- **What is expected**:
Below are some entries. Repeat exactly the lines from the one with "Commons Attribution 4.0" through the one with "vehicle listings within", and only those.

[Records from a collection]
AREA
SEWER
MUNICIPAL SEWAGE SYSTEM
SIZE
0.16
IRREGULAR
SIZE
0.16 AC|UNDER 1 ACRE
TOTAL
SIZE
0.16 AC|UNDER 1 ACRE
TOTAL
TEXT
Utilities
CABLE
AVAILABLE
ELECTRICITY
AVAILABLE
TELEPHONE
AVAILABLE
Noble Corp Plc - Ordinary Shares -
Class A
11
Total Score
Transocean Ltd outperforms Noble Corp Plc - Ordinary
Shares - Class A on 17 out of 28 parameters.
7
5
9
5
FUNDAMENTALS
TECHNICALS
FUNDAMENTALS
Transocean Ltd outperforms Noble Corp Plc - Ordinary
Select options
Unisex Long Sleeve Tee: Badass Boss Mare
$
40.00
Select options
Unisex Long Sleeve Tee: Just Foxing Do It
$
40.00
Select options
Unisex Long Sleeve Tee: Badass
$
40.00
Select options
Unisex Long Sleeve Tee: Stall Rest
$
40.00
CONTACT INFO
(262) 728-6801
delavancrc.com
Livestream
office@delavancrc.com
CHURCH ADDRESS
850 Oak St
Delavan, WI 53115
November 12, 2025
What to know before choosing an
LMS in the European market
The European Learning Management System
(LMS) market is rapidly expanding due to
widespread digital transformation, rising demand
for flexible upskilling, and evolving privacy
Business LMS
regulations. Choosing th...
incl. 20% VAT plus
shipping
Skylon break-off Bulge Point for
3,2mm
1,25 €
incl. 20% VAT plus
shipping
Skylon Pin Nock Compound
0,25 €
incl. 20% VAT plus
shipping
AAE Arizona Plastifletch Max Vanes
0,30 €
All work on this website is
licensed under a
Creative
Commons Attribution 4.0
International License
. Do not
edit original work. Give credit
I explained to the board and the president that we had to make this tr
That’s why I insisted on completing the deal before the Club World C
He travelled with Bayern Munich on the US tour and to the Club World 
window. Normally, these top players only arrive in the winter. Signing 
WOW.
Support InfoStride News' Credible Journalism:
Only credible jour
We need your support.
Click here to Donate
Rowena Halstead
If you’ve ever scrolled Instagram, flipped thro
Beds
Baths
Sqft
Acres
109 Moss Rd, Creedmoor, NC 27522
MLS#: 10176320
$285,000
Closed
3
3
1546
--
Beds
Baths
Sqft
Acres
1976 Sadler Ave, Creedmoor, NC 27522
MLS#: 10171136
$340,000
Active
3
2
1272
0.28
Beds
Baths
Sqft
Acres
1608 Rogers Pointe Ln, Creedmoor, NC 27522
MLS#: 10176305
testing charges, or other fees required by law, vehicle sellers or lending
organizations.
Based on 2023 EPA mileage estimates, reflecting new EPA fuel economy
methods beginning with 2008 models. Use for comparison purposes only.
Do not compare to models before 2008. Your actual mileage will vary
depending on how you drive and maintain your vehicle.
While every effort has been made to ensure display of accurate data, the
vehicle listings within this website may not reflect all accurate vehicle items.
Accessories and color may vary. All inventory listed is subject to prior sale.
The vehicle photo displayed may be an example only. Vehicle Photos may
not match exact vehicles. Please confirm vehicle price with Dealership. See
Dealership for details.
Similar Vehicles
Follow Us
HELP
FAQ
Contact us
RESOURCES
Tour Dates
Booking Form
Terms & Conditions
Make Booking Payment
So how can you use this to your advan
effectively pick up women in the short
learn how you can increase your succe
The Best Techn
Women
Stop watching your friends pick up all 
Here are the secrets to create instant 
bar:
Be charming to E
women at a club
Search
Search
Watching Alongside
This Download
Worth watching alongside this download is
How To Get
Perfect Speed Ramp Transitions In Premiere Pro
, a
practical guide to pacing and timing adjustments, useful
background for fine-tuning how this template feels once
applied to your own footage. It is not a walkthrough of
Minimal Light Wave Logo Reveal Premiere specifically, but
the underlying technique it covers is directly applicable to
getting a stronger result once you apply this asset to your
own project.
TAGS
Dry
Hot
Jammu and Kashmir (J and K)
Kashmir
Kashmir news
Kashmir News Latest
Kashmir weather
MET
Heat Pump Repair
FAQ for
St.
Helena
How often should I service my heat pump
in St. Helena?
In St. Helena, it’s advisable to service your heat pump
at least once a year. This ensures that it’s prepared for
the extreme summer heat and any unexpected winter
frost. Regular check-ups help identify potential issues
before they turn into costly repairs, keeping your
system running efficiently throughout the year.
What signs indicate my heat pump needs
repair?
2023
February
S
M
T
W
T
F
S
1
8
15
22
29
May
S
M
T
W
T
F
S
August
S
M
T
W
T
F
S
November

- **Response for this exercise**:
Commons Attribution 4.0
International License
. Do not
edit original work. Give credit
I explained to the board and the president that we had to make this tr
That’s why I insisted on completing the deal before the Club World C
He travelled with Bayern Munich on the US tour and to the Club World 
window. Normally, these top players only arrive in the winter. Signing 
WOW.
Support InfoStride News' Credible Journalism:
Only credible jour
We need your support.
Click here to Donate
Rowena Halstead
If you’ve ever scrolled Instagram, flipped thro
Beds
Baths
Sqft
Acres
109 Moss Rd, Creedmoor, NC 27522
MLS#: 10176320
$285,000
Closed
3
3
1546
--
Beds
Baths
Sqft
Acres
1976 Sadler Ave, Creedmoor, NC 27522
MLS#: 10171136
$340,000
Active
3
2
1272
0.28
Beds
Baths
Sqft
Acres
1608 Rogers Pointe Ln, Creedmoor, NC 27522
MLS#: 10176305
testing charges, or other fees required by law, vehicle sellers or lending
organizations.
Based on 2023 EPA mileage estimates, reflecting new EPA fuel economy
methods beginning with 2008 models. Use for comparison purposes only.
Do not compare to models before 2008. Your actual mileage will vary
depending on how you drive and maintain your vehicle.
While every effort has been made to ensure display of accurate data, the
vehicle listings within this website may not reflect all accurate vehicle items.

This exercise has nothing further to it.